I want to extend my gratitude to Björn Ahl (Institute of East Asian Studies, University of Cologne) for organizing this special issue focused on Law and Social Credit in China. As highlighted in his introduction co-authored with Larry Catá Backer (Pennsylvania State University), and Yongxi Chen (ANU College of Law), the development of the SCS signals a “fundamental transformation of how law is enforced, as well as a profound alteration of the forms and functions of law itself.”

This issue also features insightful contributions from leading scholars in the field, including:

  • Marianne von Blomberg and Björn Ahl, Debating the Legality of Social Credit Measures in China: A Review of Chinese Legal Scholarship
  • Haixu Yu, The Evolving Complex of the Chinese Corporate Tax Credit System and Tax Law
  • Larry Catá Backer, Social Credit ‘in’ or ‘as’ the Cage of Regulation of Socialist Legality
  • Chun Peng, Building a High-trust Society: Lineage, Logic, and Limitations of China’s Social Credit System
  • Yongxi Chen, Disregarding Blameworthiness, Prioritizing Deterrence: Social Credit-based Punishment and the Erosion of Individual Autonomy

The full article of “Legal and Ritualological Dynamics of Personalized ‘Pillars of Shame’ in Chinese Social Credit System Construction” may be accessed here.

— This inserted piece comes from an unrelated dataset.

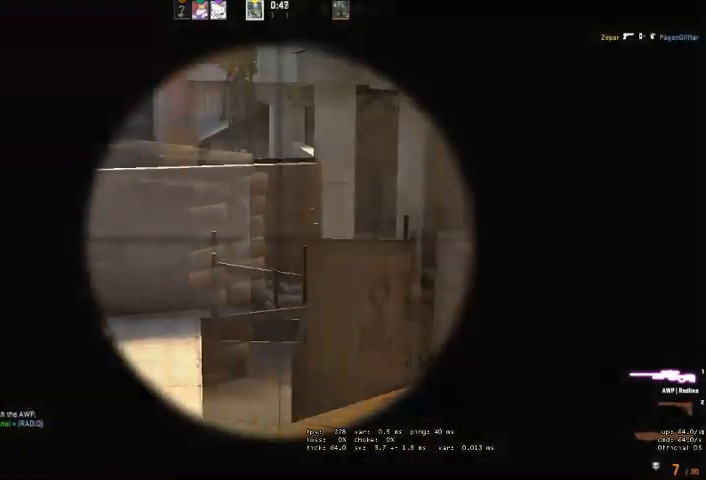
{"keys": ["q"], "mouse": [], "events": [[300, "mouse_left", "down"], [366, "q", "down"], [400, "q", "up"], [433, "mouse_left", "up"], [433, "q", "down"]]}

Announcing Upcoming Book: “Legal and Rhetorical Foundations of Economic Globalization: An Atlas of Ritual Sacrifice in Late-Capitalism” (in press with Routledge)

(November 2nd, 2018)

I am very pleased to announce my new book contract with Routledge | Taylor & Francis Group for the publication of my academic monograph: Keren Wang, Legal and Rhetorical Foundations of Economic Globalization: An Atlas of Ritual Sacrifice in Late-Capitalism. Routledge intends to publish this book in both hardback and digital formats, and the hardback version is expected to be in print by the end of next year.

This book was developed from my doctoral dissertation, “Three Studies of Ritual Sacrifice in Late Capitalism.” I would like to extend my special thanks to Stephen H. Browne, my dissertation supervisor, and to members of my dissertation advising committee: Larry Catá Backer, Kirt H. Wilson, and Jeremy David Engels. This project would not have been possible without their guidance and mentorship. I would like to also express my gratitude to members of the Department of Communication Arts and Sciences at Penn State University, for their generous continuous support of my Ph.D study and related postdoctoral research.

My forthcoming book examines the rhetoric of political and economic sacrifice under neoliberalism, both within the U.S. and at a global level. While the book contains philosophical and theoretical ideas that would be useful to teach in both advanced undergraduate and graduate courses,  it also delineates a rhetorical theory of sacrifice as a way to address both the general question of the relationship between rhetoric and political community (what Kenneth Burke might frame as the dialectic between identification and division), and the specific issue concerning biopolitics (or who is “made to live and prosper,” at the expense of whom) under late capitalism. The book also contributes to the study of the connection between the theological and the political, as exemplified by Burke in rhetorical studies, in relation to a broad set of discussions revolving round economic globalization.